Chamber officials, Dodson said, may soon consider weighing in on a proposal to dedicate a Veteran’s Administration facility in Westwood for homeless vets and have plans to convene a Westside Chamber meeting on homelessness.

Most recently, a chamber committee on homelessness met with key City officials to discuss what businesses can do. Proposals include passing out cards to business owners to help them contact the appropriate City service and creating pocket-sized cards to help the homeless know what services are available to them.

“This issue is of critical importance and is ranked as the number one issue for residents and business alike, and I bet it would be the most important priority for tourists if they were polled too,” Dodson said.

Despite the most exhaustive count every conducted in the county, it is still unclear how many homeless call Santa Monica home.

Seven of Santa Monica’s 19 census tracts were not counted at all, and the numbers cited by City officials are based on how many individuals were actually seen by the census takers.
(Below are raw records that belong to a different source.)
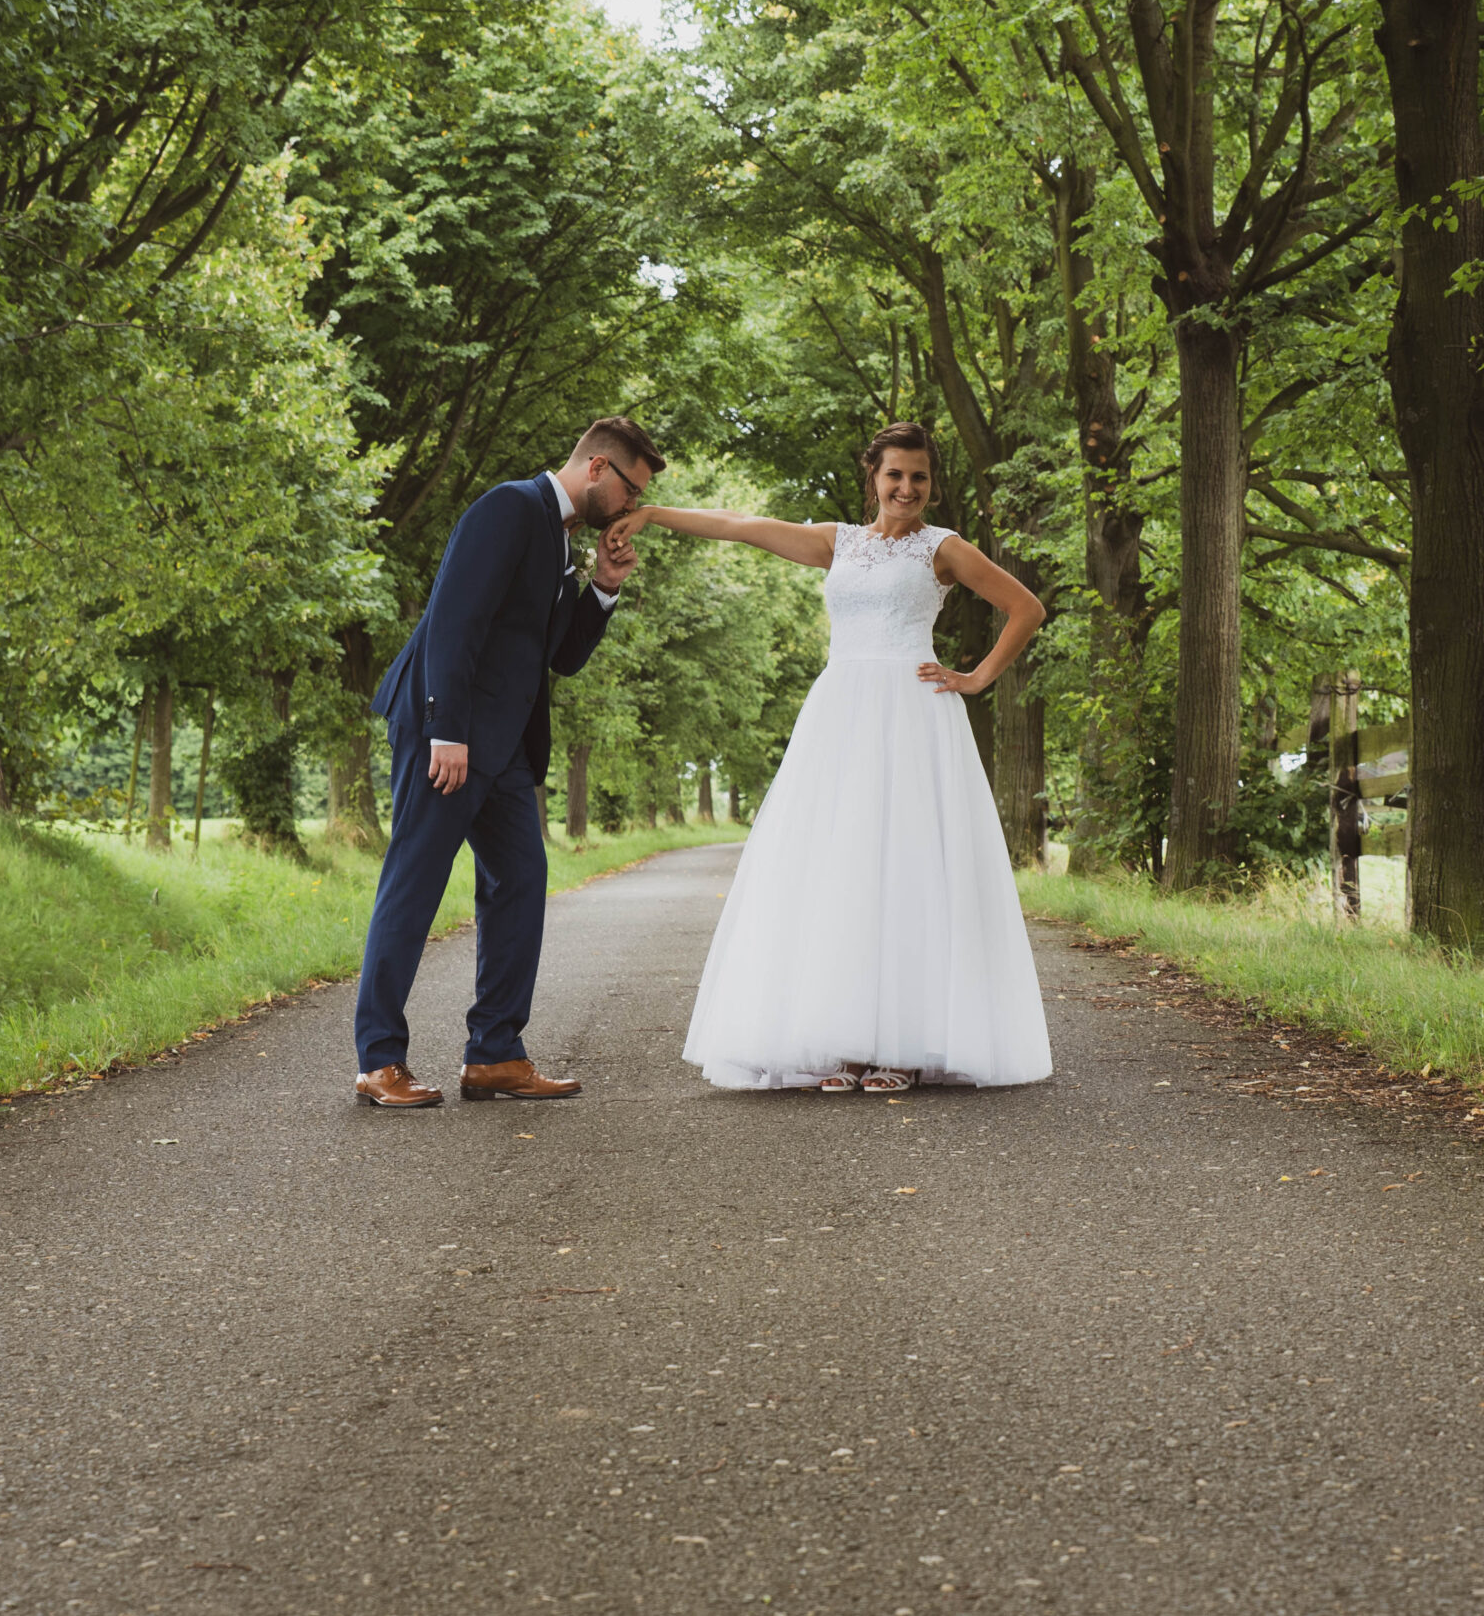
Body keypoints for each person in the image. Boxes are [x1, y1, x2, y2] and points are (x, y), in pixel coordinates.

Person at [610, 421, 1052, 1092]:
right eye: (895, 475)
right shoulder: (837, 544)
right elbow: (740, 523)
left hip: (913, 715)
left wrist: (976, 677)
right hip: (841, 716)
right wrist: (651, 514)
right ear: (873, 478)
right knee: (842, 872)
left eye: (919, 477)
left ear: (931, 485)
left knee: (906, 874)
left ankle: (901, 1048)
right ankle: (849, 1044)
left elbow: (1025, 607)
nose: (907, 488)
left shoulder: (945, 549)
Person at [351, 417, 665, 1109]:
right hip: (451, 734)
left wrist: (605, 587)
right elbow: (455, 618)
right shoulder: (508, 507)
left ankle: (494, 1054)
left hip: (506, 749)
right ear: (597, 470)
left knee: (522, 882)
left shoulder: (558, 541)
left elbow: (560, 657)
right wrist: (446, 729)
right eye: (632, 491)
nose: (633, 509)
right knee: (415, 883)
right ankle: (379, 1061)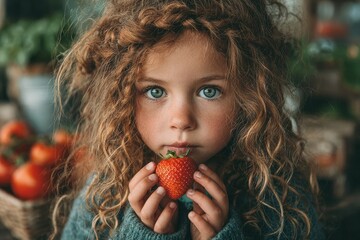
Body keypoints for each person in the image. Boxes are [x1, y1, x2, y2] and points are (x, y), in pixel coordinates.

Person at [51, 0, 325, 239]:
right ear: (121, 98)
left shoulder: (279, 199)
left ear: (249, 96)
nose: (181, 120)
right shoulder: (104, 195)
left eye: (209, 91)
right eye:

The research firm which crunched the data for the Los Angeles Homeless Services Authority (LAHSA) -- the agency which headed up the historic count in January 2005 -- estimated there may be as many as 1,991 homeless living in Santa Monica. They based the number on the actual count, as well as on statistical estimates.

The areas excluded from any count -- statistical, actual or otherwise -- were significant.

They include two large census tracts north of Montana Avenue and five tracts in the eastern section of the city. In addition, in two tracts between Lincoln Boulevard and 20th Street -- one between Washington Avenue and Wilshire Boulevard, the other encompassing the I-10 Freeway between Colorado Avenue and Pico Boulevard -- the homeless were not counted outside of shelters.

In fact, the general snapshot shows far more individuals unsheltered than sheltered in Santa Monica: 243 people were counted in shelters across the city, while 949 were counted on the street.

Five census tracts showed sheltered populations: In tract 7018.02, 58 individuals were counted at the CLARE facility; in tract 7019 (which contains most of Downtown) 62 individuals were counted in three facilities now owned by OPCC -- including Samoshel, Safehaven and the Daybreak Shelter; in tract 7015.01, 68 individuals were counted at the Upward Bound program; in tract 7017.02, the Turning Point transitional housing sheltered 47 people, and tract 7022.01 claimed eight sheltered persons.

Another facility sheltering mostly women in the city from domestic abuse was also counted. However, City officials declined to reveal its location, citing safety concerns.

The Countywide count, which found 88,000 people living on the streets each night, also indicates that homelessness in Santa Monica has been on the rise since a 1999 count by the City pointed to 1,037 people on the streets each night. The county’s current estimate of 1,991 indicates a 28 percent increase in Santa Monica's homeless population.

The fact that the most homeless call the west side of Lincoln Boulevard home is not surprising, according to Dodson and Rowe, nor may it be particularly helpful in putting strategies into play.

But it may help in one respect.

“More than anything, it’s helped raise awareness about the issue far and above what it ever was before,” Rowe said.